Lo scenario emerge con chiarezza dal settimo rapporto Assogestioni-Censis “Le opportunità della previdenza complementare”. In media i lavoratori intervistati, tutti di età compresa tra 18 e 50 anni, prevedono che la loro pensione pubblica sarà pari al 48,4% della busta paga. Soltanto il 17,4% dei lavoratori, dunque, ritiene che la sua pensione sarà superiore al 60% dell’attuale retribuzione.
I numeri, dunque, spiegano efficacemente la sfiducia e la rassegnazione dilaganti tra i lavoratori. E di certo nemmeno l’ultimo rendiconto sociale presentato dall’Inps vale a rincuorarli. Secondo l’Istituto, infatti, nel 2025 l’importo medio delle pensioni di invalidità, vecchiaia e superstiti è stato di appena 1.876,1 euro al mese. Per le lavoratrici, tra l’altro, la prospettiva pensionistica è ancora più angosciante: l’assegno medio per il gentil sesso si ferma a 1.491,7 euro, inferiore del 34% ai 2.260,6 euro medi mensili degli uomini.
In questo contesto, come spiega bene la ricercatrice Costanza Corsini, c’è la «rassegnata consapevolezza che la pensione pubblica da sola non basta più». Dal settimo rapporto Assogestioni-Censis, infatti, emerge come i lavoratori ben comprendano la rilevanza della previdenza integrativa ma come, nello stesso tempo, continuino a conoscerla poco, a rinviare la scelta o a guardarla con diffidenza. Soltanto il 17% dei lavoratori italiani di età compresa tra 18 e 50 anni ne ha una conoscenza effettiva, mentre il 45 è convinto di avere altre priorità in questo momento e che quindi alla pensione penserà in un successivo.

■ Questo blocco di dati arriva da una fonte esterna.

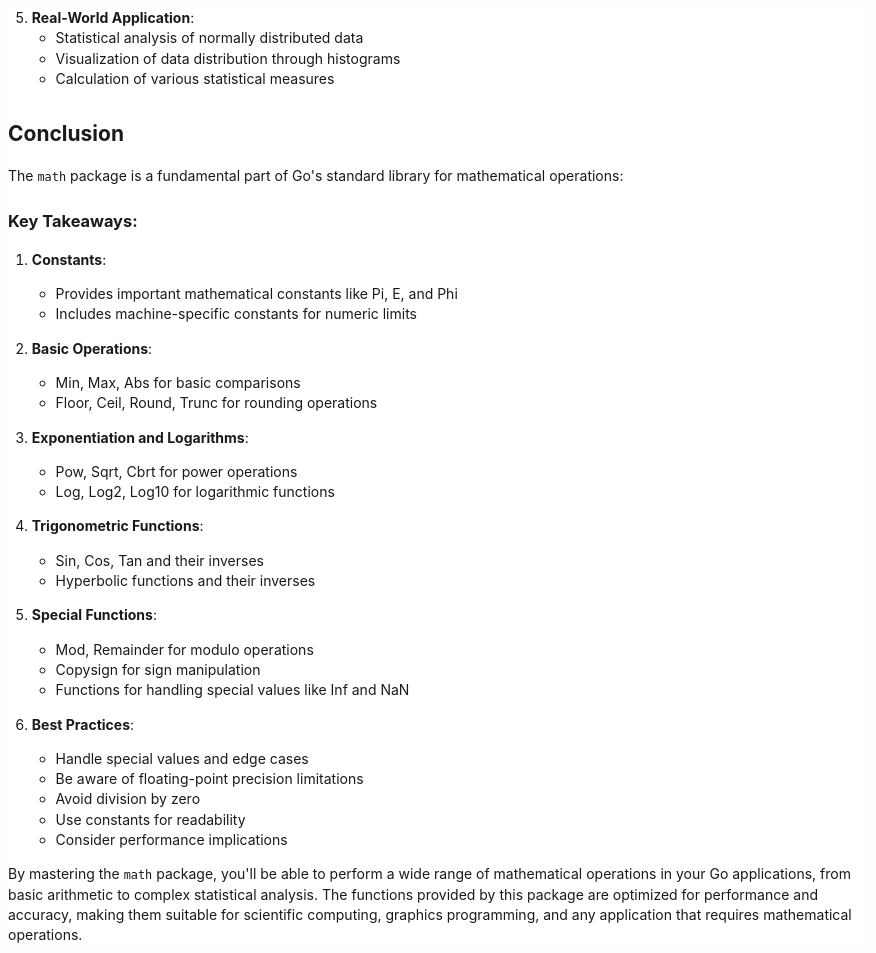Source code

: 5. **Real-World Application**:
   - Statistical analysis of normally distributed data
   - Visualization of data distribution through histograms
   - Calculation of various statistical measures

## Conclusion

The `math` package is a fundamental part of Go's standard library for mathematical operations:

### Key Takeaways:
1. **Constants**:
   - Provides important mathematical constants like Pi, E, and Phi
   - Includes machine-specific constants for numeric limits

2. **Basic Operations**:
   - Min, Max, Abs for basic comparisons
   - Floor, Ceil, Round, Trunc for rounding operations

3. **Exponentiation and Logarithms**:
   - Pow, Sqrt, Cbrt for power operations
   - Log, Log2, Log10 for logarithmic functions

4. **Trigonometric Functions**:
   - Sin, Cos, Tan and their inverses
   - Hyperbolic functions and their inverses

5. **Special Functions**:
   - Mod, Remainder for modulo operations
   - Copysign for sign manipulation
   - Functions for handling special values like Inf and NaN

6. **Best Practices**:
   - Handle special values and edge cases
   - Be aware of floating-point precision limitations
   - Avoid division by zero
   - Use constants for readability
   - Consider performance implications

By mastering the `math` package, you'll be able to perform a wide range of mathematical operations in your Go applications, from basic arithmetic to complex statistical analysis. The functions provided by this package are optimized for performance and accuracy, making them suitable for scientific computing, graphics programming, and any application that requires mathematical operations.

Per far comprendere ai lavoratori l’importanza della previdenza complementare e aiutarli a superare diffidenza e “pigrizia”, quindi, appare decisiva la consulenza. Ed è legittimo ipotizzare un ruolo anche per l’intelligenza artificiale. Il 55,9% dei lavoratori italiani, infatti, vorrebbe essere affiancato da professionisti esperti per capire bene contenuti, opportunità, benefici e rischi della previdenza complementare. Il 42,8% utilizzerebbe, se fosse disponibile, un’intelligenza artificiale fondata su una base di informazioni certificate per meglio comprendere le opportunità connesse al risparmio pensionistico volontario e privato.